> _What the task asks_
Copy every one of the rows below verbatim, preserving each character, space and line break.

---- Stored rows

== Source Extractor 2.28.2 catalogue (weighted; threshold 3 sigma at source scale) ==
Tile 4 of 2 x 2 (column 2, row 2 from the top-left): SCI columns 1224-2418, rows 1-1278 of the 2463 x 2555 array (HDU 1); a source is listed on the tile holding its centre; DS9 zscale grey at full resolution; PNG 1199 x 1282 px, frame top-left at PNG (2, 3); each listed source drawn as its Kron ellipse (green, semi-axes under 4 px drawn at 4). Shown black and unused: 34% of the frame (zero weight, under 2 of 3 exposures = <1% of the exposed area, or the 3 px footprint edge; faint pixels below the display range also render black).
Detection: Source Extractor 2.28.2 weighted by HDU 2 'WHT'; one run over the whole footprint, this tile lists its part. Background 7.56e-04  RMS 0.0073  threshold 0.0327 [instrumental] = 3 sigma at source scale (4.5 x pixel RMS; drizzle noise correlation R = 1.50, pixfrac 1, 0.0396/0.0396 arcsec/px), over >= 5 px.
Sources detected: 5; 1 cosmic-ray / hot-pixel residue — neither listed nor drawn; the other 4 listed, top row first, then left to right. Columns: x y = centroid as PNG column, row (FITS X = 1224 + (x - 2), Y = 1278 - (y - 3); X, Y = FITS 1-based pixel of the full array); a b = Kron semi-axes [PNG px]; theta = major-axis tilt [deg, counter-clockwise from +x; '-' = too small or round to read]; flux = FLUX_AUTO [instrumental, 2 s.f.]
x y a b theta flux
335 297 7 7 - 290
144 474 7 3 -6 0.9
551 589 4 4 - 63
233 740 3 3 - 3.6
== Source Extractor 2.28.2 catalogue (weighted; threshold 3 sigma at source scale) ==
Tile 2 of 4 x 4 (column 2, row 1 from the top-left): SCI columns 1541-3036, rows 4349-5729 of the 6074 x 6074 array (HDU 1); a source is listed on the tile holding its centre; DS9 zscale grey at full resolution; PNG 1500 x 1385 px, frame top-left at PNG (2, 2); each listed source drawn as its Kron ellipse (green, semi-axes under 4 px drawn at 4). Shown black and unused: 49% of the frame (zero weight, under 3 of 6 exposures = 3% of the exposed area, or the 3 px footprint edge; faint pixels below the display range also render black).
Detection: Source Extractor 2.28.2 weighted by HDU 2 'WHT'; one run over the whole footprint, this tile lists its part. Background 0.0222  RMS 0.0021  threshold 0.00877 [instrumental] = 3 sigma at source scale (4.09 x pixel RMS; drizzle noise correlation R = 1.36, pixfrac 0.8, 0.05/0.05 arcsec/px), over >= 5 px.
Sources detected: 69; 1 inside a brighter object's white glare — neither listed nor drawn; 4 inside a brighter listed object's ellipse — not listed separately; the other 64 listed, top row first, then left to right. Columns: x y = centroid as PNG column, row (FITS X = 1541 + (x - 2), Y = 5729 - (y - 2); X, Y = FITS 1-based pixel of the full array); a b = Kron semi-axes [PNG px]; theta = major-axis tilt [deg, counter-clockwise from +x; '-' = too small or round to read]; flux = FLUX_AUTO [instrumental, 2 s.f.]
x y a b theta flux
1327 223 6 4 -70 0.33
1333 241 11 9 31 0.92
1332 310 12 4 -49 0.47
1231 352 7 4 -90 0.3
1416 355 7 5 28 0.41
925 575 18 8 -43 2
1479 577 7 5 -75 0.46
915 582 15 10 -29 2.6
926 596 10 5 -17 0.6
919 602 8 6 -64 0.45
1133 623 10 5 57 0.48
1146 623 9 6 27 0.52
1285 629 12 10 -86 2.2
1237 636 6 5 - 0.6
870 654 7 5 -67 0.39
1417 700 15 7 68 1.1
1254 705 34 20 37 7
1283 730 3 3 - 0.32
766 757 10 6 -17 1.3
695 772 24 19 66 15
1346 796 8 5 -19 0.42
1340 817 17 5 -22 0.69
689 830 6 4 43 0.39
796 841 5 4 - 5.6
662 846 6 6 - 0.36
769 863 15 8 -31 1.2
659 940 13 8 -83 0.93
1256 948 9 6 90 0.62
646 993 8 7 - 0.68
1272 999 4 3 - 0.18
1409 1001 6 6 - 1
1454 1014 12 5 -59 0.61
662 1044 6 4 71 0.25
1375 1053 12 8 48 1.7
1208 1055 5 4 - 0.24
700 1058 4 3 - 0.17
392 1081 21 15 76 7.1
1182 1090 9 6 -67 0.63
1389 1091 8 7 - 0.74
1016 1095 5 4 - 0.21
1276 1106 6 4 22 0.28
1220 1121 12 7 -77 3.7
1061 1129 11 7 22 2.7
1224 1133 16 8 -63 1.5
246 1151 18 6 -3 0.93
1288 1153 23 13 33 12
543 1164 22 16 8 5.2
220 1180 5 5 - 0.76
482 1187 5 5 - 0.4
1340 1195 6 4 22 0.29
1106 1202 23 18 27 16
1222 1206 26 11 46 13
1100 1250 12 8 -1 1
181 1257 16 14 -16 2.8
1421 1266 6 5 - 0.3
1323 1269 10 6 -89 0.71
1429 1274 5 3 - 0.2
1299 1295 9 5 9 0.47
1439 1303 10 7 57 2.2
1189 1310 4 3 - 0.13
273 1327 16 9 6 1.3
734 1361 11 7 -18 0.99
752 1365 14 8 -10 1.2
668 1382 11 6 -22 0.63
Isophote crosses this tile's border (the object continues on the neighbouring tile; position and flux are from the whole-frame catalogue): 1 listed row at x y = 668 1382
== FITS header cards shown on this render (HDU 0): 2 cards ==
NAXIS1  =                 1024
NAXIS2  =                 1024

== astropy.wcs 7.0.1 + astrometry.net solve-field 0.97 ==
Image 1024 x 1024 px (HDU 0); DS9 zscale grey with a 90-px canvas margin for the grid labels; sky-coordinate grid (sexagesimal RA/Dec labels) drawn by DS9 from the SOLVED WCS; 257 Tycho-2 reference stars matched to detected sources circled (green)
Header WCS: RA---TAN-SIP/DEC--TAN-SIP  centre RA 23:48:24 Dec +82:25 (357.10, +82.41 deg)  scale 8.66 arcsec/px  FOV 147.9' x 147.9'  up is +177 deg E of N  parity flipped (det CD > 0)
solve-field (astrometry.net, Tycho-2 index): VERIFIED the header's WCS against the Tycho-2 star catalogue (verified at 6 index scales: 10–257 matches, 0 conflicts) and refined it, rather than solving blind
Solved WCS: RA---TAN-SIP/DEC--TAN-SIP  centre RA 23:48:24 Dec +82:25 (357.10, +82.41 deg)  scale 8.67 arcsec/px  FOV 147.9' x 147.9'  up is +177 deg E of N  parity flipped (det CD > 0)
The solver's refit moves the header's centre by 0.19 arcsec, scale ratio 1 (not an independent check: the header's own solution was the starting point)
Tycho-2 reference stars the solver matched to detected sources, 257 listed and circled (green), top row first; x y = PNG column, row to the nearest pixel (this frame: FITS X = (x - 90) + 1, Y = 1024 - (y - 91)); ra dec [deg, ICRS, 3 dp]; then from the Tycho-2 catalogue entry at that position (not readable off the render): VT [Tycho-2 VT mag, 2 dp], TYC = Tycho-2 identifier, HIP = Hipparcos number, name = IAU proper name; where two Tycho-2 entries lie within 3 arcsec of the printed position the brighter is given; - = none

--------

> _Output for this exercise_
== Source Extractor 2.28.2 catalogue (weighted; threshold 3 sigma at source scale) ==
Tile 4 of 2 x 2 (column 2, row 2 from the top-left): SCI columns 1224-2418, rows 1-1278 of the 2463 x 2555 array (HDU 1); a source is listed on the tile holding its centre; DS9 zscale grey at full resolution; PNG 1199 x 1282 px, frame top-left at PNG (2, 3); each listed source drawn as its Kron ellipse (green, semi-axes under 4 px drawn at 4). Shown black and unused: 34% of the frame (zero weight, under 2 of 3 exposures = <1% of the exposed area, or the 3 px footprint edge; faint pixels below the display range also render black).
Detection: Source Extractor 2.28.2 weighted by HDU 2 'WHT'; one run over the whole footprint, this tile lists its part. Background 7.56e-04  RMS 0.0073  threshold 0.0327 [instrumental] = 3 sigma at source scale (4.5 x pixel RMS; drizzle noise correlation R = 1.50, pixfrac 1, 0.0396/0.0396 arcsec/px), over >= 5 px.
Sources detected: 5; 1 cosmic-ray / hot-pixel residue — neither listed nor drawn; the other 4 listed, top row first, then left to right. Columns: x y = centroid as PNG column, row (FITS X = 1224 + (x - 2), Y = 1278 - (y - 3); X, Y = FITS 1-based pixel of the full array); a b = Kron semi-axes [PNG px]; theta = major-axis tilt [deg, counter-clockwise from +x; '-' = too small or round to read]; flux = FLUX_AUTO [instrumental, 2 s.f.]
x y a b theta flux
335 297 7 7 - 290
144 474 7 3 -6 0.9
551 589 4 4 - 63
233 740 3 3 - 3.6
== Source Extractor 2.28.2 catalogue (weighted; threshold 3 sigma at source scale) ==
Tile 2 of 4 x 4 (column 2, row 1 from the top-left): SCI columns 1541-3036, rows 4349-5729 of the 6074 x 6074 array (HDU 1); a source is listed on the tile holding its centre; DS9 zscale grey at full resolution; PNG 1500 x 1385 px, frame top-left at PNG (2, 2); each listed source drawn as its Kron ellipse (green, semi-axes under 4 px drawn at 4). Shown black and unused: 49% of the frame (zero weight, under 3 of 6 exposures = 3% of the exposed area, or the 3 px footprint edge; faint pixels below the display range also render black).
Detection: Source Extractor 2.28.2 weighted by HDU 2 'WHT'; one run over the whole footprint, this tile lists its part. Background 0.0222  RMS 0.0021  threshold 0.00877 [instrumental] = 3 sigma at source scale (4.09 x pixel RMS; drizzle noise correlation R = 1.36, pixfrac 0.8, 0.05/0.05 arcsec/px), over >= 5 px.
Sources detected: 69; 1 inside a brighter object's white glare — neither listed nor drawn; 4 inside a brighter listed object's ellipse — not listed separately; the other 64 listed, top row first, then left to right. Columns: x y = centroid as PNG column, row (FITS X = 1541 + (x - 2), Y = 5729 - (y - 2); X, Y = FITS 1-based pixel of the full array); a b = Kron semi-axes [PNG px]; theta = major-axis tilt [deg, counter-clockwise from +x; '-' = too small or round to read]; flux = FLUX_AUTO [instrumental, 2 s.f.]
x y a b theta flux
1327 223 6 4 -70 0.33
1333 241 11 9 31 0.92
1332 310 12 4 -49 0.47
1231 352 7 4 -90 0.3
1416 355 7 5 28 0.41
925 575 18 8 -43 2
1479 577 7 5 -75 0.46
915 582 15 10 -29 2.6
926 596 10 5 -17 0.6
919 602 8 6 -64 0.45
1133 623 10 5 57 0.48
1146 623 9 6 27 0.52
1285 629 12 10 -86 2.2
1237 636 6 5 - 0.6
870 654 7 5 -67 0.39
1417 700 15 7 68 1.1
1254 705 34 20 37 7
1283 730 3 3 - 0.32
766 757 10 6 -17 1.3
695 772 24 19 66 15
1346 796 8 5 -19 0.42
1340 817 17 5 -22 0.69
689 830 6 4 43 0.39
796 841 5 4 - 5.6
662 846 6 6 - 0.36
769 863 15 8 -31 1.2
659 940 13 8 -83 0.93
1256 948 9 6 90 0.62
646 993 8 7 - 0.68
1272 999 4 3 - 0.18
1409 1001 6 6 - 1
1454 1014 12 5 -59 0.61
662 1044 6 4 71 0.25
1375 1053 12 8 48 1.7
1208 1055 5 4 - 0.24
700 1058 4 3 - 0.17
392 1081 21 15 76 7.1
1182 1090 9 6 -67 0.63
1389 1091 8 7 - 0.74
1016 1095 5 4 - 0.21
1276 1106 6 4 22 0.28
1220 1121 12 7 -77 3.7
1061 1129 11 7 22 2.7
1224 1133 16 8 -63 1.5
246 1151 18 6 -3 0.93
1288 1153 23 13 33 12
543 1164 22 16 8 5.2
220 1180 5 5 - 0.76
482 1187 5 5 - 0.4
1340 1195 6 4 22 0.29
1106 1202 23 18 27 16
1222 1206 26 11 46 13
1100 1250 12 8 -1 1
181 1257 16 14 -16 2.8
1421 1266 6 5 - 0.3
1323 1269 10 6 -89 0.71
1429 1274 5 3 - 0.2
1299 1295 9 5 9 0.47
1439 1303 10 7 57 2.2
1189 1310 4 3 - 0.13
273 1327 16 9 6 1.3
734 1361 11 7 -18 0.99
752 1365 14 8 -10 1.2
668 1382 11 6 -22 0.63
Isophote crosses this tile's border (the object continues on the neighbouring tile; position and flux are from the whole-frame catalogue): 1 listed row at x y = 668 1382
== FITS header cards shown on this render (HDU 0): 2 cards ==
NAXIS1  =                 1024
NAXIS2  =                 1024

== astropy.wcs 7.0.1 + astrometry.net solve-field 0.97 ==
Image 1024 x 1024 px (HDU 0); DS9 zscale grey with a 90-px canvas margin for the grid labels; sky-coordinate grid (sexagesimal RA/Dec labels) drawn by DS9 from the SOLVED WCS; 257 Tycho-2 reference stars matched to detected sources circled (green)
Header WCS: RA---TAN-SIP/DEC--TAN-SIP  centre RA 23:48:24 Dec +82:25 (357.10, +82.41 deg)  scale 8.66 arcsec/px  FOV 147.9' x 147.9'  up is +177 deg E of N  parity flipped (det CD > 0)
solve-field (astrometry.net, Tycho-2 index): VERIFIED the header's WCS against the Tycho-2 star catalogue (verified at 6 index scales: 10–257 matches, 0 conflicts) and refined it, rather than solving blind
Solved WCS: RA---TAN-SIP/DEC--TAN-SIP  centre RA 23:48:24 Dec +82:25 (357.10, +82.41 deg)  scale 8.67 arcsec/px  FOV 147.9' x 147.9'  up is +177 deg E of N  parity flipped (det CD > 0)
The solver's refit moves the header's centre by 0.19 arcsec, scale ratio 1 (not an independent check: the header's own solution was the starting point)
Tycho-2 reference stars the solver matched to detected sources, 257 listed and circled (green), top row first; x y = PNG column, row to the nearest pixel (this frame: FITS X = (x - 90) + 1, Y = 1024 - (y - 91)); ra dec [deg, ICRS, 3 dp]; then from the Tycho-2 catalogue entry at that position (not readable off the render): VT [Tycho-2 VT mag, 2 dp], TYC = Tycho-2 identifier, HIP = Hipparcos number, name = IAU proper name; where two Tycho-2 entries lie within 3 arcsec of the printed position the brighter is given; - = none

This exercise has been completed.